Thank you dream slacker. Clearly explained and No VLANs!
One thing I am fuzzy on though
why should i set the actiontec LAN IP to 192.168.2.254 and not 192.168.1.254?
It will be the gateway for all the pc's and the server so they will need to see it. And they are ALL on 192.168.1.x and their subnet masks will be 255.255.255.0.
The reason for that is the firewall will be the gateway for the servers/ clients. i.e. They simply need to know that they send their traffic to the firewall and it will handle the rest. That's why the firewall on LAN (facing the clients and server) holds the old gateway IP.
By changing the Actiontec subnet instead, you do not need to manually change the IP settings for your server/ clients. This means less downtime on the server and less work.
I understand that in your explanation you had set the outward facing IP of the firewall to 192.168.2.253 so it had to be on the same subnet as the actiontec. As you said here,
But if the actiontec is 192.168.2.253 and the server(NAS) connected to it is 192.168.1.10, then the server will not be able to find the actiontec. and it won't be on the network. i guess i should just try it and maybe set the subnet mask of the server to 255.255.0.0?

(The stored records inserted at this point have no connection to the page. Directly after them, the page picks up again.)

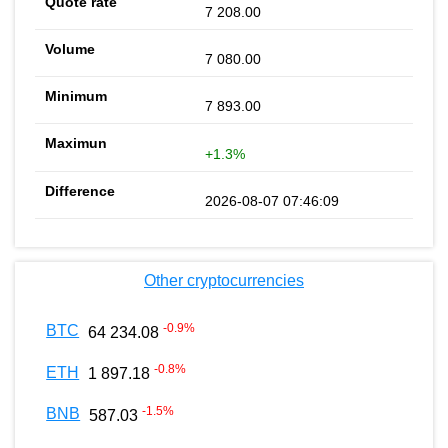
7 208.00
7 080.00
7 893.00
+1.3%
2026-08-07 07:46:09
Other cryptocurrencies
-0.9
%
BTC
64 234.08
-0.8
%
ETH
1 897.18
-1.5
%
BNB
587.03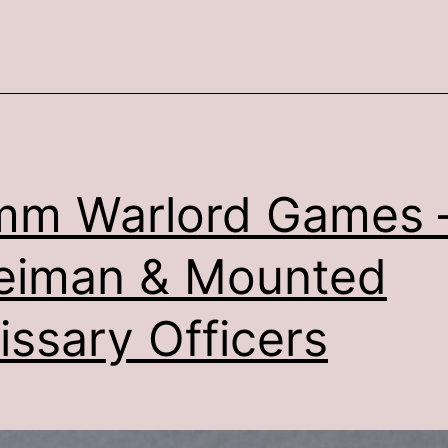
Light
Cavalry
mm Warlord Games 
eiman & Mounted
issary Officers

As mentioned before, the server/ clients only need to know how to reach the firewall. The firewall will handle the routing - it simply needs to send all outbound traffic to the Actiontec. Do not set the subnet mask to 255.255.0.0 as this will create overlapping networks and cause problems.
You did say this:
I found where to do this but the concept is confusing. In the actiontec there is an advanced tab which opens a page with several icons, one of which has two entries, routing and IP configuration. Clicking on new route allows me to enter destination, subnet mask, gateway and metric. If I am setting the gateway as 192.168.2.253 and the destination as 192.168.1.0, I am making a route from the LAN side of the HP switch to the outward facing IP of the firewall, this is where I am flummoxed. The packets will leave the LAN with a 192.168.1.x address in their header. They will flow through the netscreen firewall unmolested because of the rule i made. They will hit the actiontec and the static route will send them back to the netscreen?
The static route rule on the Actiontec basically tells it that if it has any traffic bound for the 192.168.1.x IPs, send it to the Netscreen which it can contact at 192.168.2.253. Let the Netscreen handle the traffic from there.
Above all these, you MUST make sure that NAT is turned off on the firewall (Netscreen). Otherwise, this will not work. Also, ensure that the Netscreen is set to route all non-local traffic to 192.168.2.254 (Actiontec LAN).
You might have to manually specify the route as:
Destination: 0.0.0.0 (Subnet containing all known IP addresses), Next hop gateway: 192.168.2.254 subnet mask: 255.255.255.0 metric: 15 (in theory, any number from 1 onwards will do since you only have 1 gateway)
To give you an idea of how this works (a bit of a Wall-of-text here):
Let's say your server is holding the IP: 192.168.1.10.
If it needs to access an internet based server e.g. 8.8.8.8 (Google DNS), it sends the packet out to the gateway it knows and can reach - "LAN" on the Netscreen (192.168.1.254).
The Netscreen looks at it and says "I can't reach 8.8.8.8 on my local interface subnets so I shall forward it to the next-hop gateway @ 192.168.2.254 (Actiontec LAN IP)". The default route is to send all traffic to the next-hop gateway @ 192.168.2.254.
The Actiontec receives this and does an NAT translation to it's WAN IP and sends it out to the WAN gateway (ISP). To the rest of the internet outside your network, it just sees that a request has come out of your WAN IP and bound for 8.8.8.8 through the routing tables out there.
In effect, this is how NAT works and why it is also sometimes called a Masquerade - because the NAT router makes it looks like the traffic comes out of it instead of the clients behind it.
Now, when the requested data comes back to the Actiontec, it knows that the data needs to go to 192.168.1.10. It looks up it's routing table and sees that it can and should reach that IP by forwarding the traffic to 192.168.2.253 (Netscreen "WAN") and does so.
The Netscreen sees that the traffic is bound for a client (the server) on it's "LAN" subnet and accordingly sends that traffic out the interface.
Now, the firewall rule does not trigger because the Actiontec LAN IP is not denied in the rule that blocks 192.168.2.1 - 192.168.2.252 (basically all other clients directly under the Actiontec subnet).